After a pause, she adds, “But the time is change. Space is large now, and on everyone. The company is all hiring. If smart and work of hard, is there opportunity. So that is what I want to do. I tell people, yes, you can do this thing.”

Tomorrow, Kolodziejczyk-Tsinamdzghvrishvili will be present at the FrontierSpace booth at the Burnaby-Cascadia Institute of Technology annual career fair.

Talos T30B-ER Comes Online

May 11

The Talos T30B-ER (Extra Reliable) is an improved variant of our Talos T30 engine. Although it retains 90% parts commonality with the older engine, reliability has been improved by an estimated thirty percent and efficiency is marginally better.
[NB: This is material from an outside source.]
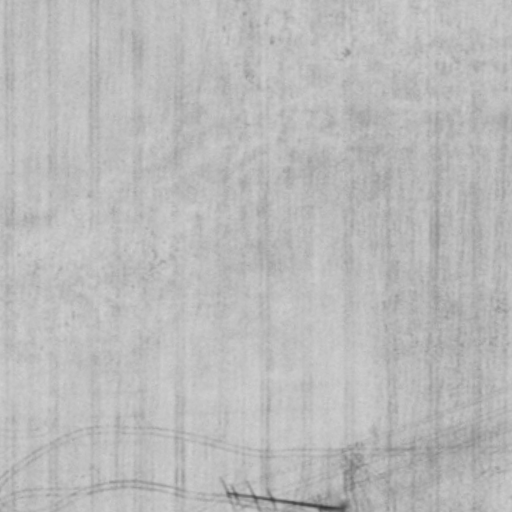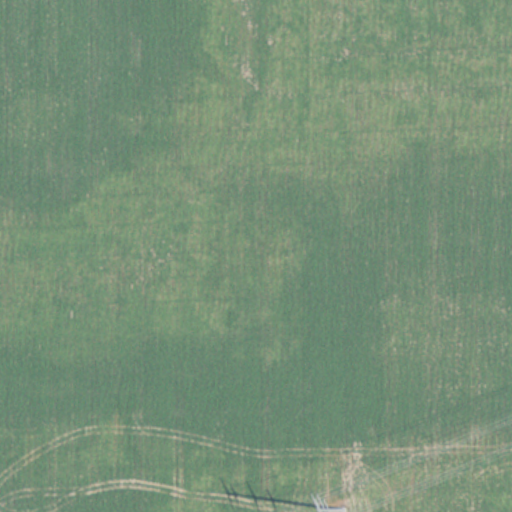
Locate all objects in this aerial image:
power tower: (350, 509)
It is a drop-in replacement that can be mixed with the original variant, even within the same cluster.

In his usual mock-unintelligent fashion, chief engineer Gordon Frohman says of the engine, “I don’t know what most of the words they used mean, but the smart guys said that this engine is better, so I guess that’s a good thing.”
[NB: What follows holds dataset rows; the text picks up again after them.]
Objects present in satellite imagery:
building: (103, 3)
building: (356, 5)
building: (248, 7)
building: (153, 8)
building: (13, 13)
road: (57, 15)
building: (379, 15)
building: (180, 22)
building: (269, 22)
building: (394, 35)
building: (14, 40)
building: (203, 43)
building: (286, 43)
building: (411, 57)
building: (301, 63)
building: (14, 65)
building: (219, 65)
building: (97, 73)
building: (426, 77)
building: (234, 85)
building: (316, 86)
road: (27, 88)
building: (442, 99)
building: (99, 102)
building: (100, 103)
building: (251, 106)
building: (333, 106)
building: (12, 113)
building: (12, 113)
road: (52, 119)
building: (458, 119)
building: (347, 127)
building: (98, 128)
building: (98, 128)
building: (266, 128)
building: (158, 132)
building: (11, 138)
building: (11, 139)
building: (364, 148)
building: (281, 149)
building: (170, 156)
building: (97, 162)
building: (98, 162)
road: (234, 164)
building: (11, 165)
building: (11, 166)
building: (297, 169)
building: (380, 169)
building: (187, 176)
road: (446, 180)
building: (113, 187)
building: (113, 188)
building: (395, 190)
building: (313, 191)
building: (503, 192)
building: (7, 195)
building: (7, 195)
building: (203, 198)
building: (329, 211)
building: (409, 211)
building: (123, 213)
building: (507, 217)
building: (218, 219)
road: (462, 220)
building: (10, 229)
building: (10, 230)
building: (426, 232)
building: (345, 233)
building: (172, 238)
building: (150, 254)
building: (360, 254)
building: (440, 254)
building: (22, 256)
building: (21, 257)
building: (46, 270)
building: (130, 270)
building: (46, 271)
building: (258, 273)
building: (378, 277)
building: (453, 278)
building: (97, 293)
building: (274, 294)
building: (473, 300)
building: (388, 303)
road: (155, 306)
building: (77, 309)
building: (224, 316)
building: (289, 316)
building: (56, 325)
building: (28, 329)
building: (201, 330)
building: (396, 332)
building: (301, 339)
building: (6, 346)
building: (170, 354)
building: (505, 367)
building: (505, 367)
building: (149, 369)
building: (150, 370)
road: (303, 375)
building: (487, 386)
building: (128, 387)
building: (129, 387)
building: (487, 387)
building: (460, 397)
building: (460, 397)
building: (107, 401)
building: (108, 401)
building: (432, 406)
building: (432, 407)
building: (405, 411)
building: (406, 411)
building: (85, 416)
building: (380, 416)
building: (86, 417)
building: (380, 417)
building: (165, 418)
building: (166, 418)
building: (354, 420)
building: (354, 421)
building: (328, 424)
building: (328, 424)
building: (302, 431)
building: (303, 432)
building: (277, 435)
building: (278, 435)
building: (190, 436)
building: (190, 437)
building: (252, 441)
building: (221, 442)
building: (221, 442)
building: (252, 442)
A new injector assembly is the key to the improved efficiency, and also contributes to the improved reliability. Revising the geometry of key parts has reduced weight and increased durability. Switching to new synthetic elastomer seals has almost completely eliminated leakage. Finally, improved firmware has allowed us to get the most out of the engine.

“Then again, there’s only like two percent more thrust, which is kind of lame after all that work,” Frohman adds, demonstrating that even when they succeed, our development team always strives to do better.

The new engine has completed all development work and is now fitted to a rocket that will be launched in the next month. Because the improvements are small and incremental, most engines will not be upgraded until their 10-launch refurbishment point. All new engines will be built to the T30B-ER standard.